Читаем Горькие травы полностью

Другая правда (она существовала, такая правда), правда колхозниц, пахавших на себе свои огороды, была временной правдой, и Юлия Сергеевна не могла ее принять. Теперь давно уже никто не пахал на себе. Юлия Сергеевна сейчас возмущалась, пожалуй, больше самим Володиным, его выпячиванием и подчеркиванием себя, своей роли, подчеркиванием своей трагедии в большой правде времени, которую он понимал, по мнению Юлии Сергеевны, в общем-то правильно.

Тогда в кулуарах драмтеатра к Володину, кроме Юлии Сергеевны, подошел еще один человек, новый секретарь, Дербачев Николай Гаврилович, и они разговаривали вместе, все трое. Потом Юлия Сергеевна отошла, они остались, бывший и новый секретари, и долго ходили рядом — хромой Володин стучал палкой, а Дербачев все слушал его, иногда посмеиваясь, иногда хмурясь.

Бюро проходило в малом конференц-зале обкома с длинным широким столом посредине и тяжелыми стульями с прямыми высокими спинками вдоль стен, с монументальными полотнами осторецких художников. В них ушла большая часть средств местного художественного фонда, и все же, несмотря на это, они не нравились Юлии Сергеевне, хотя везде были такие же. Доклад у Юлии Сергеевны получился, она сама знала — доклад хорошо продуман, скомпонован. Его можно было назвать своеобразным и ярким, если бы не излишняя заданность и категоричность, отсекавшая все мало-мальски лишнее, все, что не служило самому главному сейчас и необходимому. Большинство присутствующих, и сама Юлия Сергеевна, не считали категоричность доклада недостатком, скорее — достоинством и заслугой. Ее голос звучал все увереннее.

— Мне приходилось последнее время бывать на собраниях местных отделений Союзов писателей и художников, в творческих коллективах театров и студий, — говорила она. — Я не раз слышала горячие дискуссии о роли литературы, искусства в созидательном потоке нашего времени, который становится все шире и полноводнее. Товарищи! Мне приходилось слышать, правда не часто, неправильные суждения отдельных творческих работников. Что больше может вдохновить? Образ отрицательный или образ героя положительного, самоотверженно работающего на благо нашей Родины и народа? Кому из них должен отдать предпочтение художник? Конечно, образу положительному. Пусть придется собирать по черточкам, по капле, если так можно выразиться. Полнота жизни не определяется втаскиванием в книгу или картину того мусора, которого всегда очень много возле любого строящегося здания. Здание останется, мусор завтра исчезнет. Правда искусства — большая философская правда времени. Ее мы должны брать на вооружение.
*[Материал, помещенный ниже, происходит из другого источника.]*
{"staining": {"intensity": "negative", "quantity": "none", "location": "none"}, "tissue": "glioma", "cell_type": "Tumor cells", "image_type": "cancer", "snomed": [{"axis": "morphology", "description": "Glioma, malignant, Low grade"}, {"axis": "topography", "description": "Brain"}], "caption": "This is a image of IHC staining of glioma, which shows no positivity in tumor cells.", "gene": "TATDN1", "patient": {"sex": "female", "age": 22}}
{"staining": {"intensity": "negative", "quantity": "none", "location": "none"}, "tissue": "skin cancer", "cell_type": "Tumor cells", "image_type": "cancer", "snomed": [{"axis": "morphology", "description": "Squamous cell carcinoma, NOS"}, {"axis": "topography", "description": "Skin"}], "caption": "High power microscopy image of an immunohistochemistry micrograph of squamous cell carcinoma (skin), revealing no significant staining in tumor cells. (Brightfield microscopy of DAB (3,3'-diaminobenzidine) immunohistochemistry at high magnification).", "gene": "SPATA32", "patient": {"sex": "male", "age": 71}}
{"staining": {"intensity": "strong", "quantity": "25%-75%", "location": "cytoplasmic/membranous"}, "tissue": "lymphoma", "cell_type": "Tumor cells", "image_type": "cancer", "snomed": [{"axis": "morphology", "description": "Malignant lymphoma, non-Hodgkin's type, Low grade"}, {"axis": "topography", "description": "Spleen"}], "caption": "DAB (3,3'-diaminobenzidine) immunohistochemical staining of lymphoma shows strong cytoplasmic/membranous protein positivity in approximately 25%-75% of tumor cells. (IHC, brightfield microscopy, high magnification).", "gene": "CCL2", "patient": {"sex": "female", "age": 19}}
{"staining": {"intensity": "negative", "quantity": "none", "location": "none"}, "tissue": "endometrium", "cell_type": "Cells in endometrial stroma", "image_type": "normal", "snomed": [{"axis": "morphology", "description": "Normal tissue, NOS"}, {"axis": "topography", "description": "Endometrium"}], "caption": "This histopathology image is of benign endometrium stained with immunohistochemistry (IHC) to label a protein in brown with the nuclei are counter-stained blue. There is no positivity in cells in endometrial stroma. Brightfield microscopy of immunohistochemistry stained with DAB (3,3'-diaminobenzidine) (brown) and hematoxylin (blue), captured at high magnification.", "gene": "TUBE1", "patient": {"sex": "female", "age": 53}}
Юлия Сергеевна говорила легко и свободно, характеризуя творческие коллективы, прибегала раза два к неожиданным аналогиям, и на лицах слушающих мелькали улыбки.

И оживление наполняло помещение негромким шорохом.

Юлия Сергеевна перевернула последнюю страницу доклада.

— Мне, товарищи, хочется остановиться еще на одном. Часто мы еще не умеем соразмерять наши желания, пусть даже и благие, с нашими возможностями. Фантазия — вещь хорошая и нужная, против этого вряд ли кто будет возражать. Я не стану называть имен, просто пример приведу. Не так давно группа художников внесла в обком, сразу подчеркиваю, интересный проект нового художественного оформления Осторецка. Заметьте себе, товарищи, не одного дома или там площади — всего города, как вы знаете, города не маленького. Правда интересно? У нас состоялся долгий и обстоятельный разговор, выяснилось много любопытного. Товарищи, например, утверждают, что станковая живопись себя изжила, и нам еще придется с ними разговаривать. Они заранее предупредили, что будут добиваться своего, а вот того, во сколько станет, они не подсчитали. Десятки и десятки миллионов рублей. Четверть сельского населения нашей области не вышла пока из землянок, и хотелось, чтобы товарищи это учитывали.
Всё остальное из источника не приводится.